BOOK REVIEW: Could she come to love the questions themselves? The church wasn't just part of Andrea Lucado's childhood. It was her childhood. It provided more than happy moments. It provided an invitations to know Jesus.
When Andrea arrived in Oxford the year after she graduated from college, she expected to meet God there. What she didn't expect was that God would be so much bigger than she'd believed.
In this engaging memoir, Andrea speaks to all of us who wrestle with doubt and identity. "So many nights in Oxford", Andrea writes, "I felt like the details of my faith were getting fuzzier. Nights turned restless with questions. I questioned God's existence, and the doubt was getting into my bones."
In ENGLISH LESSONS, Andrea takes us through the roads of England and, more important, the paths of the soul. Here she explores the journey of a changing faith and an unchanging God--and why growing up starts with realizing just how small we are.
MY REVIEW: I have never read Max Lucado's books, but I have heard of them. When I saw that his daughter had written a book, I wanted to read it. And now that I have, I want to read some of Max's. I really liked English Lessons. It is worthwhile, interesting, and fun to read. Some memoirs can tend to be dry, but this one wasn't.
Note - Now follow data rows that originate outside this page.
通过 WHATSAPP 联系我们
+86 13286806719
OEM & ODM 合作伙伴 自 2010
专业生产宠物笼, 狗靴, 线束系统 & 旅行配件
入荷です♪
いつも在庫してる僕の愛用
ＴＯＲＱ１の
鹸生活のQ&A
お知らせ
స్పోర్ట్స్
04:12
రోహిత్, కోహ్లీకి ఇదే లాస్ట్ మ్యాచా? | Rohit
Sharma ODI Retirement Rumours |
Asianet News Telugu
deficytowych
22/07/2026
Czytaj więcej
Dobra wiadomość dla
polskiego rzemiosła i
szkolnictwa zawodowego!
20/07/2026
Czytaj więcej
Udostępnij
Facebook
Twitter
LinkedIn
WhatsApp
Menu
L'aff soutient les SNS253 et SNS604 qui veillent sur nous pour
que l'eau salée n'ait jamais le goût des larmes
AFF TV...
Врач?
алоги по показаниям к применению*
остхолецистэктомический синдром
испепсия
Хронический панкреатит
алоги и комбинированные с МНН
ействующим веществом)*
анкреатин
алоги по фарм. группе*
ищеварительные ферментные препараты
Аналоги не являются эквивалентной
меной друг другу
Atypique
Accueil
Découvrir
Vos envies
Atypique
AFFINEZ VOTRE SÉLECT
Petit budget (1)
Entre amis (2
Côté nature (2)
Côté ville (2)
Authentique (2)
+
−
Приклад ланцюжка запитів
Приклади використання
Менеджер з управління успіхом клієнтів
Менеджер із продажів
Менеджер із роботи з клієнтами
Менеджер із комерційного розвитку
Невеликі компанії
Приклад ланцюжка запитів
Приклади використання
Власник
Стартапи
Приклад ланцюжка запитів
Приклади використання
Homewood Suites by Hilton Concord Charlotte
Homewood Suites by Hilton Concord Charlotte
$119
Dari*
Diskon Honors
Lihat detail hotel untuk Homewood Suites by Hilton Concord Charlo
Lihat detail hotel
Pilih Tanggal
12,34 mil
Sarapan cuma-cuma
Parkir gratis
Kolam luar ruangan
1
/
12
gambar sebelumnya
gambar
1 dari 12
I really liked the descriptions of Oxford that were included. I like big historic buildings and rivers as much as the next person, and as I read I wished there were pictures, or better yet--that I could actually be there! :)
One of the many things I liked from the book is this paragraph: "A friend from Nashville once told me that when he hears conflicting and confusing voices in his head, he knows those voices are not from God. God is not a God of confusion, he explained to me. God is clear. When I regret, wonder, and question my past, I feel anxious, guilty, and foggy. But when I release those moments of opportunity offered by various rivers over the years, and I focus on what's in front of me and all around me, the fog clears, the guilt fades, the anxiety subsides. That's when I hear God's voice because I've finally quieted the others. That's when I can see His face. Through the clearing of the fog, he comes into view, and His eyes are kind." How true--when we stop wishing for yesterday, we can have today and hope for tomorrow. And if we stop agonizing, we can hear God.
One more plus--this is a beautiful, hardcover book. :)
I received a copy of this book from BLOGGING FOR BOOKS in exchange for my honest review.